Still more reverb over Williamson, the Holocaust Denier. Some chuckleheads are demanding the Pope retire for the sin of trying to reconcile sinner with the Church. Still others are using the ocassion to spread silly lies about Ratzinger the Disciple of Hitler and all the usual rot. On the other end of the spectrum, the smell of Jew-hatred in the air has brought out the usual small but vocal cadre of kooks in tinfoil hats with the “HoloHoax” rhetoric.
Also, linked to it are the people with more current agendas who seem to have no power to decouple the question of the Holocaust from the present actions of the State of Israel. On the one hand, you get the people for whom Israel can do no wrong who are sometimes rather quick to link any criticism of Israel with the Holocaust. Having been informed on several ocassions that any–and I mean *any*— critique of Israelis makes you vehemently suspect of wishing for the destruction of Israel, I can appreciate the fatigue which can set in when the Holocaust is endlessly wielded as a club with which to smash the skulls of people who have real difficulties of conscience with Israeli violations of Just War doctrine–or jiggle ads.
But just as the reality of the Holocaust does not automatically anoint Israel as sinless and immaculate, so the sins of Israel do not justify the kooky denial of the abundantly documented murder of millions of people. Those who do indulge in this denial are, I think, guilty of the assassination of memory and in grave danger of what Jesus warns about in his sermon on the mount: “You have heard that it was said to the men of old, ‘You shall not kill; and whoever kills shall be liable to judgment.’ But I say to you that every one who is angry with his brother shall be liable to judgment; whoever insults his brother shall be liable to the council, and whoever says, ‘You fool!’ shall be liable to the hell of fire.”

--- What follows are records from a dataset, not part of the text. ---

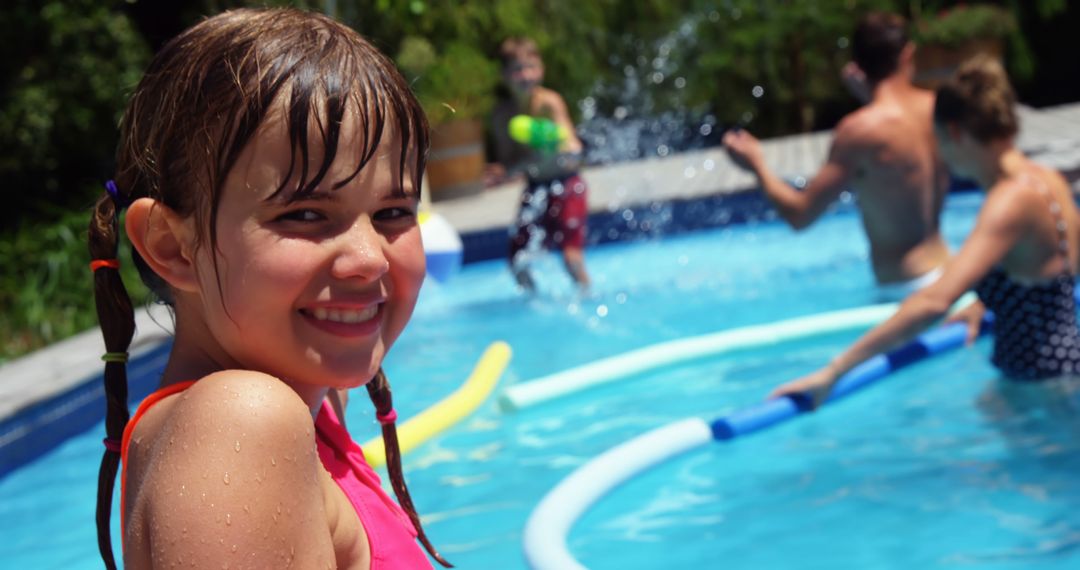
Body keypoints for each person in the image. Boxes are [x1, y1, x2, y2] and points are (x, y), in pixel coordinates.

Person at [87, 9, 450, 569]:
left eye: (394, 211)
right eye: (304, 213)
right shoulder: (240, 425)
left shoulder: (309, 403)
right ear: (172, 248)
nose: (367, 258)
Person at [771, 56, 1080, 408]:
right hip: (1059, 376)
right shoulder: (1048, 180)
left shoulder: (1008, 201)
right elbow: (1052, 273)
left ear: (954, 133)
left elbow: (934, 302)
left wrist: (834, 370)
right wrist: (988, 303)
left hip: (1040, 391)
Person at [723, 12, 950, 300]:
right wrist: (871, 97)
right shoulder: (938, 109)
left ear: (858, 66)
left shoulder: (859, 132)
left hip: (906, 287)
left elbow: (800, 214)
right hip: (950, 274)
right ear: (908, 54)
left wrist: (756, 165)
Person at [488, 36, 591, 293]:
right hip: (536, 188)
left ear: (541, 69)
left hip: (568, 185)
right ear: (505, 75)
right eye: (517, 69)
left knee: (571, 258)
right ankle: (534, 301)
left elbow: (572, 146)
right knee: (517, 262)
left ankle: (587, 295)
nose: (525, 75)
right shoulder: (502, 116)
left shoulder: (549, 103)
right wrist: (503, 172)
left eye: (531, 67)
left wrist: (555, 143)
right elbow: (509, 165)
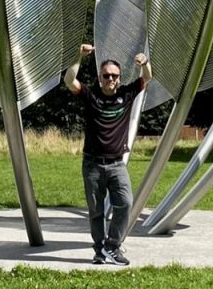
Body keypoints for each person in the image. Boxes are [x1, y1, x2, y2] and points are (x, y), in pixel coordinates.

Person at [64, 43, 152, 266]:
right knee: (96, 211)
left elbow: (147, 78)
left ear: (119, 78)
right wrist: (78, 57)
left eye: (114, 76)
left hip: (116, 165)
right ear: (100, 77)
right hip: (92, 165)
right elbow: (69, 81)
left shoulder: (126, 94)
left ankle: (113, 246)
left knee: (125, 203)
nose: (110, 79)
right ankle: (99, 251)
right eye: (106, 75)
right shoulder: (90, 95)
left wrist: (145, 63)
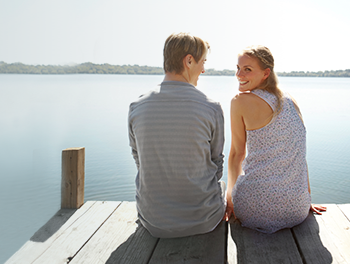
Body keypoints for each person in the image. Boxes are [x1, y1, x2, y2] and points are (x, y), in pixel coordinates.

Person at [128, 33, 226, 238]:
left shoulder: (137, 107)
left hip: (153, 222)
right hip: (205, 220)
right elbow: (216, 162)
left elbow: (139, 160)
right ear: (189, 61)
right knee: (223, 185)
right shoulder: (211, 107)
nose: (204, 69)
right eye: (203, 62)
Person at [225, 45, 326, 233]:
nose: (239, 74)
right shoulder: (290, 100)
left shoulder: (239, 101)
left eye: (247, 69)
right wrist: (305, 198)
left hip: (253, 209)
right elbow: (300, 154)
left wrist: (230, 201)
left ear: (266, 73)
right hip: (297, 210)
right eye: (238, 68)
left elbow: (237, 155)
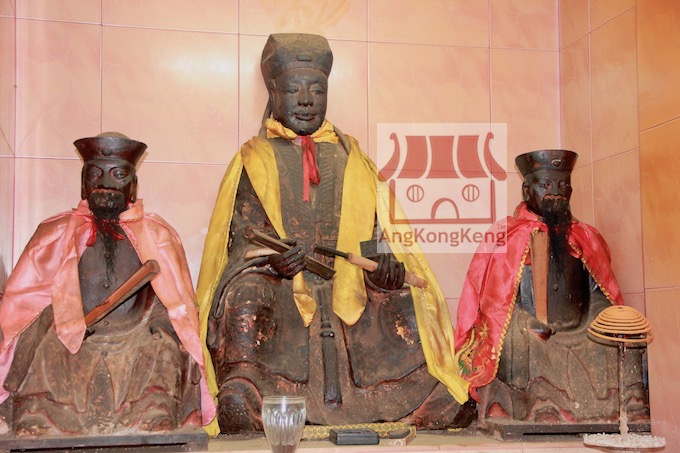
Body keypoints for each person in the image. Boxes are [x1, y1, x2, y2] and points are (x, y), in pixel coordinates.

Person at [196, 33, 473, 434]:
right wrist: (273, 260)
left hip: (350, 282)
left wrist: (383, 264)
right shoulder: (253, 159)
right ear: (273, 92)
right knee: (246, 294)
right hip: (281, 282)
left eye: (317, 90)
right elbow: (242, 237)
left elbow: (376, 229)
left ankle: (421, 395)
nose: (305, 100)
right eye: (293, 89)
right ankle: (247, 390)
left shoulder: (352, 157)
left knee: (405, 297)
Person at [0, 133, 216, 437]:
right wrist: (65, 320)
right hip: (75, 331)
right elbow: (30, 300)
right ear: (83, 184)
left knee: (164, 348)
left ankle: (152, 412)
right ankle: (41, 414)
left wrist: (159, 321)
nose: (105, 182)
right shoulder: (56, 232)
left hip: (135, 332)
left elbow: (172, 299)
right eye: (95, 174)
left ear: (133, 186)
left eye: (118, 175)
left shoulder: (157, 235)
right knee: (46, 345)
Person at [455, 149, 648, 423]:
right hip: (532, 326)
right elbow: (497, 305)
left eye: (563, 185)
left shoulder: (585, 236)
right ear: (527, 190)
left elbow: (599, 293)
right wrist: (529, 322)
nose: (555, 193)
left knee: (622, 332)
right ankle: (541, 405)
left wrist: (602, 317)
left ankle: (628, 403)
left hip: (581, 327)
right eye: (545, 185)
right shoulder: (507, 236)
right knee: (525, 337)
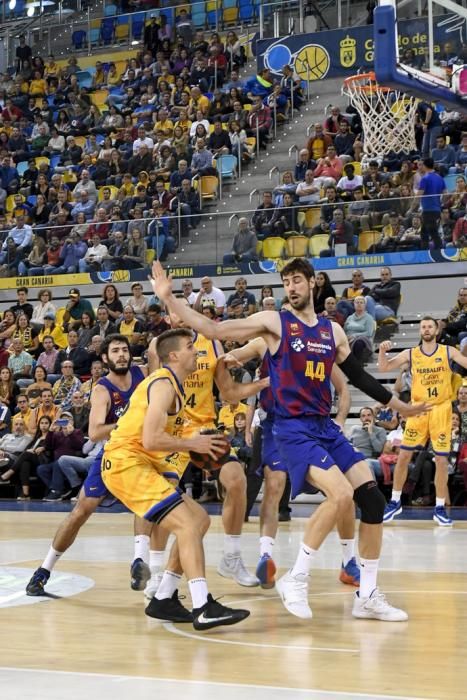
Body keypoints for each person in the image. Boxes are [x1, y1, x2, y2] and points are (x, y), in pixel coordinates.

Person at [152, 258, 427, 622]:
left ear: (313, 283)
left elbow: (360, 378)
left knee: (372, 501)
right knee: (341, 495)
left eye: (297, 280)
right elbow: (214, 329)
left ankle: (367, 596)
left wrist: (399, 405)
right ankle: (296, 578)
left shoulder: (333, 332)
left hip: (324, 426)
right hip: (290, 427)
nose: (292, 287)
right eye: (286, 282)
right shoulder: (274, 324)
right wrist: (170, 300)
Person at [103, 328, 250, 630]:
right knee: (186, 525)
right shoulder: (163, 384)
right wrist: (193, 444)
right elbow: (152, 437)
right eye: (189, 347)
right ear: (174, 356)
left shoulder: (175, 387)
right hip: (125, 463)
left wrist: (199, 440)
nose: (196, 351)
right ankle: (202, 604)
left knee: (199, 520)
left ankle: (164, 597)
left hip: (136, 462)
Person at [144, 302, 270, 596]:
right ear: (168, 317)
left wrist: (263, 383)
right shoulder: (160, 347)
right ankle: (155, 570)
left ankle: (232, 556)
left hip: (205, 429)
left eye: (187, 309)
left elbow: (227, 393)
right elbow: (152, 394)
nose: (182, 314)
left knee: (236, 479)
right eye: (176, 310)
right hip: (172, 432)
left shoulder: (211, 342)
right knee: (166, 500)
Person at [223, 336, 361, 589]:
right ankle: (266, 555)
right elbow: (234, 357)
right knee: (274, 485)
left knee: (343, 492)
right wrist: (232, 358)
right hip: (277, 425)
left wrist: (341, 420)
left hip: (314, 426)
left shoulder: (316, 345)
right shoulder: (263, 343)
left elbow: (343, 389)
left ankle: (348, 560)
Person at [26, 335, 148, 596]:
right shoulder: (102, 389)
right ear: (105, 358)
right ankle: (43, 570)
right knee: (81, 511)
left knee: (144, 502)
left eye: (125, 350)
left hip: (140, 454)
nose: (122, 354)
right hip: (112, 454)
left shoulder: (143, 374)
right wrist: (130, 425)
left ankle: (140, 561)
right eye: (115, 351)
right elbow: (93, 432)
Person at [379, 317, 467, 526]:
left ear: (436, 330)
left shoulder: (448, 351)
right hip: (418, 409)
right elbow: (383, 369)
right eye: (423, 327)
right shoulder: (411, 353)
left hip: (441, 409)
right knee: (404, 456)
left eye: (429, 327)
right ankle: (394, 501)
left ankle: (439, 507)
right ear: (420, 331)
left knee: (442, 460)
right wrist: (382, 351)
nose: (426, 329)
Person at [417, 158, 446, 249]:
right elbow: (445, 193)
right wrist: (440, 203)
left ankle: (440, 250)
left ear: (425, 166)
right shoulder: (440, 177)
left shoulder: (425, 178)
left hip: (428, 210)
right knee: (424, 231)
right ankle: (425, 252)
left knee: (432, 231)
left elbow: (419, 195)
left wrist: (411, 207)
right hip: (436, 209)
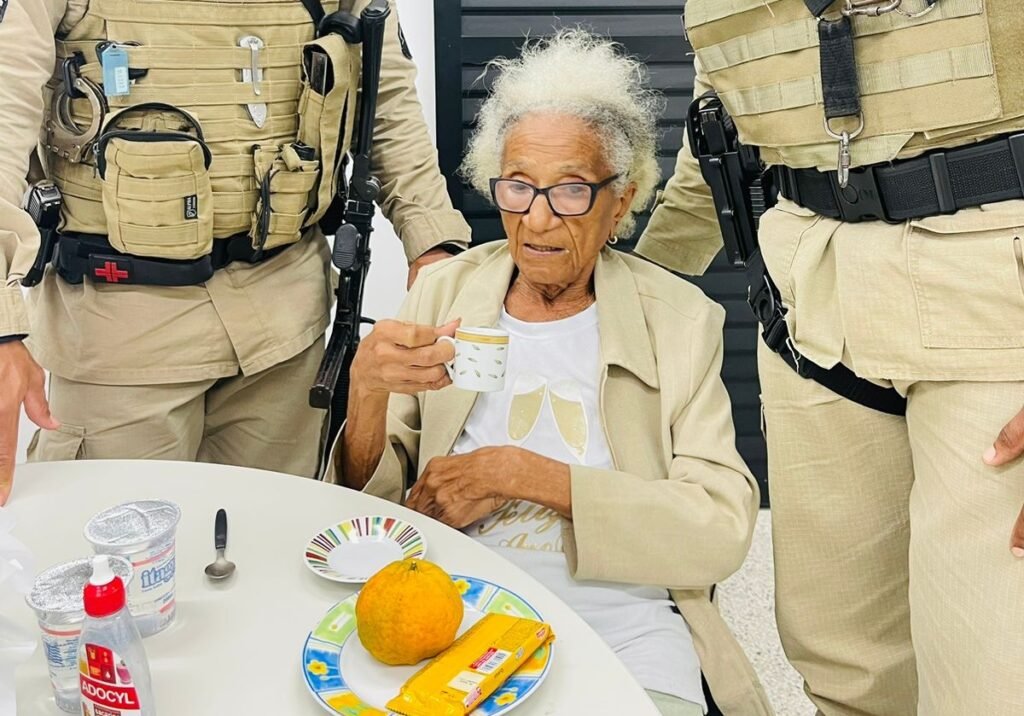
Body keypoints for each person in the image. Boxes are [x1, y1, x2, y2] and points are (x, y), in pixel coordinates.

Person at [331, 31, 772, 716]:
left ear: (620, 202)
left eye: (570, 190)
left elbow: (718, 531)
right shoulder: (444, 292)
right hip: (447, 614)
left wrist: (523, 474)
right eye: (517, 187)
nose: (536, 218)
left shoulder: (679, 319)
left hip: (621, 623)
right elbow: (368, 511)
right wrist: (366, 390)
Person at [636, 2, 1024, 714]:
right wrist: (633, 290)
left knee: (993, 671)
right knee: (841, 659)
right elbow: (724, 118)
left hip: (996, 295)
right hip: (807, 301)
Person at [0, 0, 471, 503]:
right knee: (118, 561)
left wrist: (434, 246)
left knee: (273, 548)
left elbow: (387, 99)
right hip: (119, 338)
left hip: (284, 329)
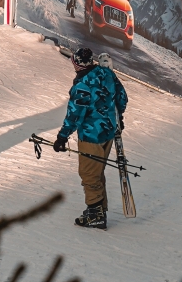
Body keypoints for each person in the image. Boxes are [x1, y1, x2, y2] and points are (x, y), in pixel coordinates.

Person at [53, 46, 128, 230]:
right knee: (97, 170)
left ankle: (95, 215)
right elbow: (122, 97)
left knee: (89, 173)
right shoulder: (106, 74)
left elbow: (74, 116)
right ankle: (99, 209)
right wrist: (120, 117)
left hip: (91, 135)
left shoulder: (82, 86)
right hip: (109, 131)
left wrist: (62, 137)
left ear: (76, 64)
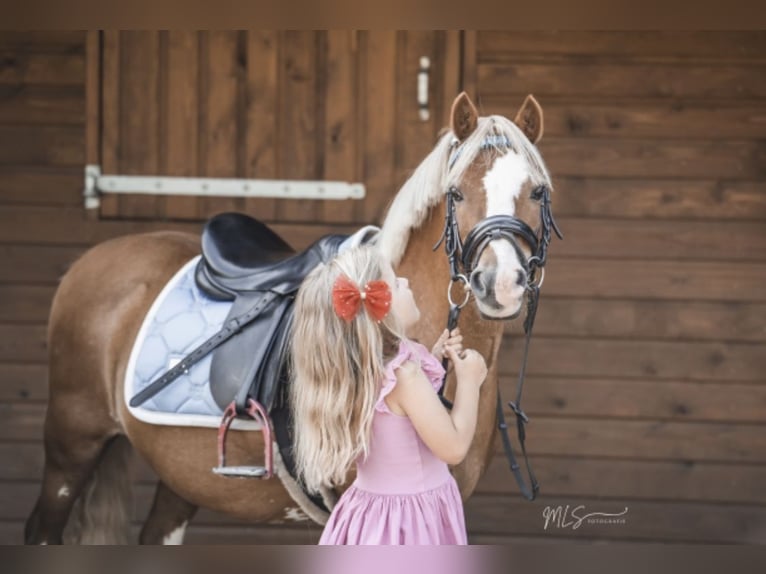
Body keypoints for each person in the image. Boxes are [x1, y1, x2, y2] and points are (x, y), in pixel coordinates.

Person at [289, 245, 488, 545]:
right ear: (380, 309)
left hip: (368, 515)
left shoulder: (359, 371)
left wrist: (432, 358)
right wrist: (470, 382)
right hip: (411, 522)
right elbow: (454, 448)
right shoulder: (406, 378)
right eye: (396, 283)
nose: (406, 283)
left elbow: (399, 420)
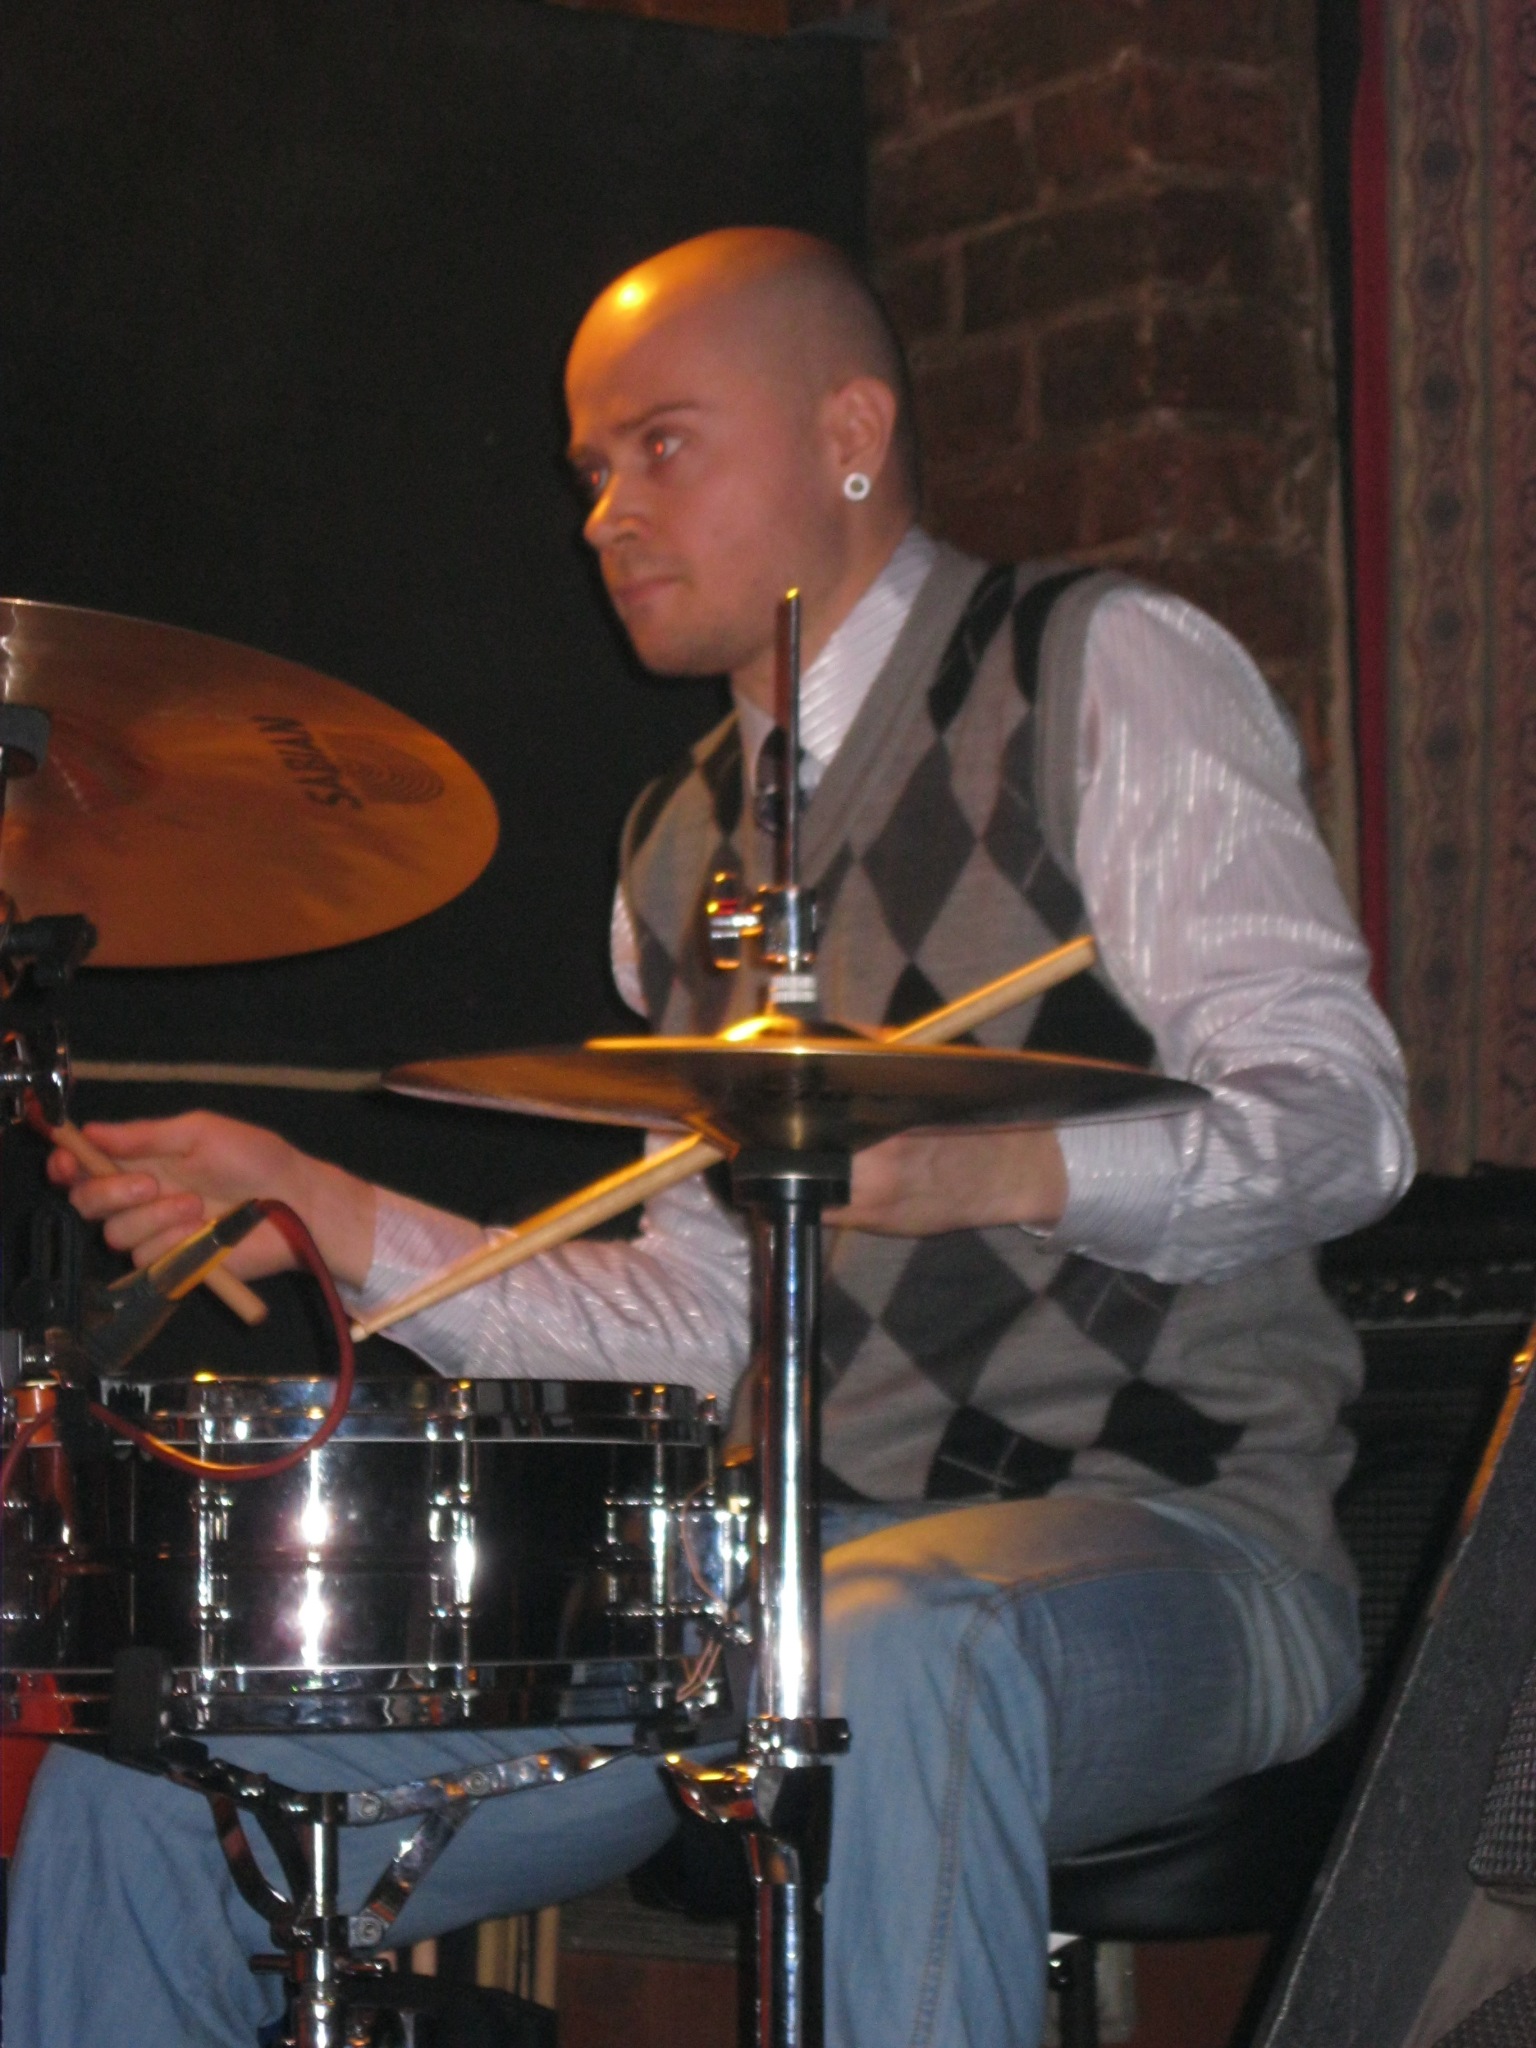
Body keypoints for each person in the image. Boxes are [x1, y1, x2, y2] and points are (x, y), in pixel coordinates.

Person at [9, 227, 1414, 2048]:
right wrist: (321, 1208)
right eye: (593, 468)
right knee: (157, 1790)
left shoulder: (1099, 671)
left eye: (661, 445)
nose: (606, 514)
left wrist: (998, 1171)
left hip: (1184, 1545)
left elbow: (1342, 1124)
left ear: (851, 432)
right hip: (767, 1600)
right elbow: (695, 1330)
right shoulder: (679, 849)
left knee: (891, 1643)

We kill in our hearts as well as with our hands. The assassins of memory mean to erase from existence all the rapes, all the murders, all the thousands of children gassed, or slowly strangling on a rope because they were too small for the noose to break their necks. All the families standing naked and then cut down like cordwood. All the victims of experimentation. All the roomsfull of corpses packed against the door, struggling to escape the Zyklon B. Of all that, they mean to say “Those people never existed.” The goal is to do more than kill them: it is to leave them without memory in this world, to kill them a second time if it were possible. If that’s not participating in murder from the heart, I don’t know what is. Such people stand, I believe, in grave danger of the fires of hell, if our Lord’s words mean anything.
But, at the same time, we cannot appoint ourselves as judges claiming to know their destiny and we emphatically cannot declare (as one person did yesterday): “To trivialise the scope of such an atrocity the way Williamson does is a sin of such gravity that his carcass deserves no forgiveness.”
That’s not because Williamson *does* deserve forgiveness, it’s because *nobody* deserves forgiveness. Forgiveness is, by its nature, an act of mercy bestowed in creatures who do not deserve it. So, to say, “Forgiveness has to be earned, it requires concrete, reconciliatory actions and gestures on the part of those who’ve erred” is to profoundly misunderstand the entire meaning of the gospel in just about the deepest way it can be understood.
For forgiveness *cannot* be earned. That is absolutely impossible. Forgiveness of sins is *entirely* the gift of God. Indeed, our very ability to receive it is a gift of God. The real picture of forgiveness is not of Williamson crawling up to some Holocaust survivor and groveling sufficient so as to “earn” forgiveness. It is of Jesus Christ, nailed to a cross for absolutely no reason whatsoever but the perverse malice the twisted race of naked apes that stands jeering at him, and saying “Forgive them.” Paul really sums it up when he says, “God commends his own love to his in that, while we were yet sinners, Christ died for us.” Forgiveness is extended, unilaterally and without condition, to the very people who labored to nail him to the cross. We are obliged to do the same, which is why Jesus tells us “whenever you stand praying, forgive, if you have anything against any one; so that your Father also who is in heaven may forgive you your trespasses” (Mark 11:25).
“Anything against anyone”. That’s a tall order and can only be done by the grace of God.
So am I saying “La di dah! Williamson’s off the hook!” Of course not, if Williamson is to benefit from the mercy extended him by God and those he has wronged, he has to receive it and if he refuses it, he will get what he wants: no mercy. But his actions do not determine *our* actions as disciples of Christ. We are commanded to extend forgiveness whether or not he ever receives it for any sins he has committed which touch us. We can’t wriggle out by claiming “he never sinned against me” because if we are angry at him, then his sin has affected us. We can’t wriggle out by saying that we are not bound to forgive people who don’t repent because of Jesus command in 11:25 (“anyone, anything”) and because the biblical model is so obvious. Both our Lord and Stephen forgave their impenitent murderers. We must do likewise.